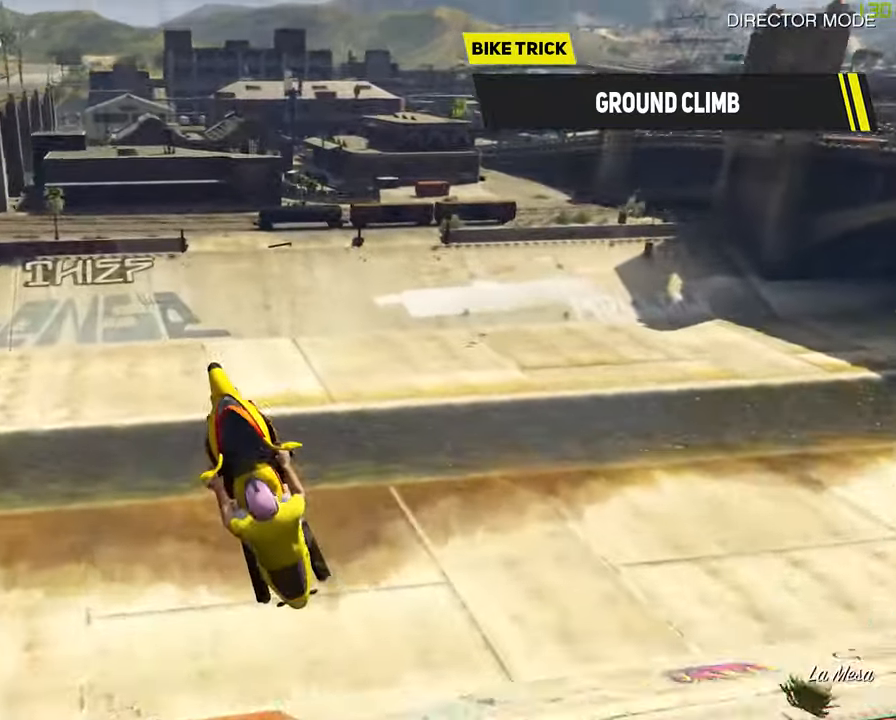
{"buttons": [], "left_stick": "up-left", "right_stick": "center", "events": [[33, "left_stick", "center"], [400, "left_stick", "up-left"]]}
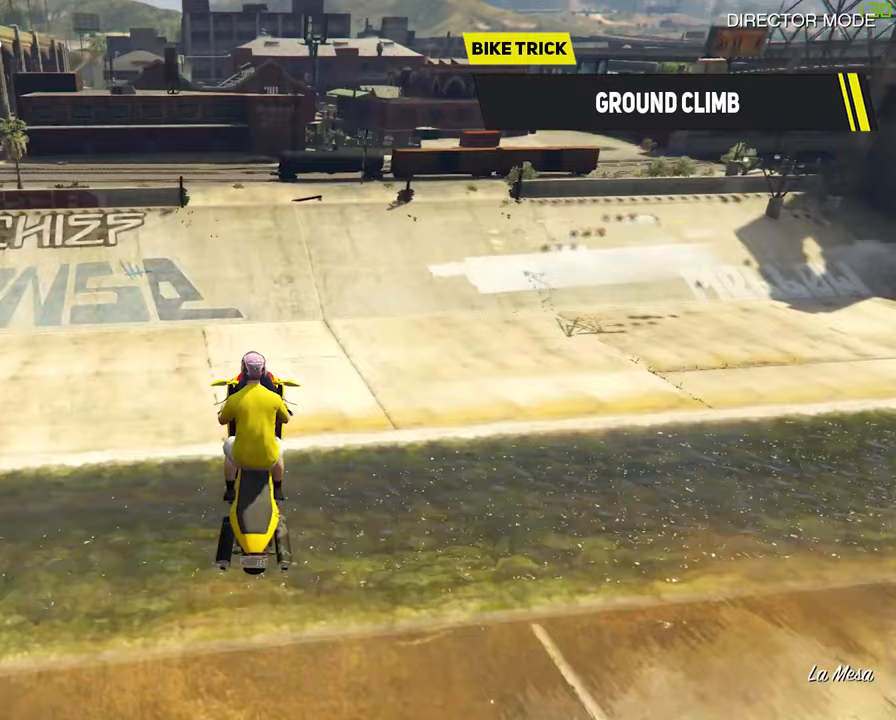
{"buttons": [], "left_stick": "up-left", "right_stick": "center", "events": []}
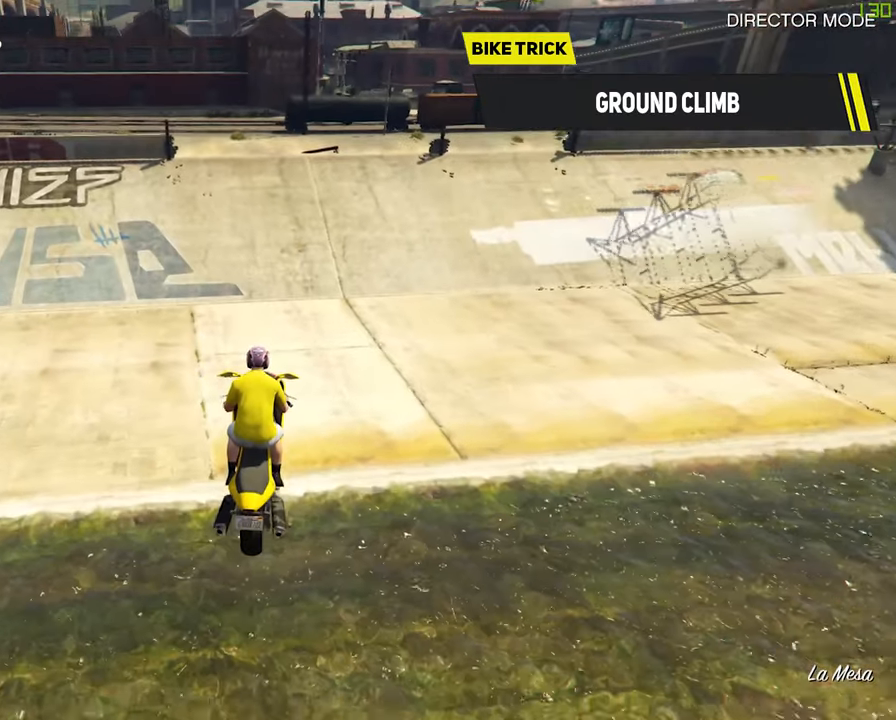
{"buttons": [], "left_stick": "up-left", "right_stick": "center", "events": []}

-- Work required --
Exclude every picture and copy the remaining data exactly.

-- Answer below --
{"buttons": [], "left_stick": "up-left", "right_stick": "center", "events": [[33, "left_stick", "center"], [400, "left_stick", "up-left"]]}
{"buttons": [], "left_stick": "up-left", "right_stick": "center", "events": []}
{"buttons": [], "left_stick": "up-left", "right_stick": "center", "events": []}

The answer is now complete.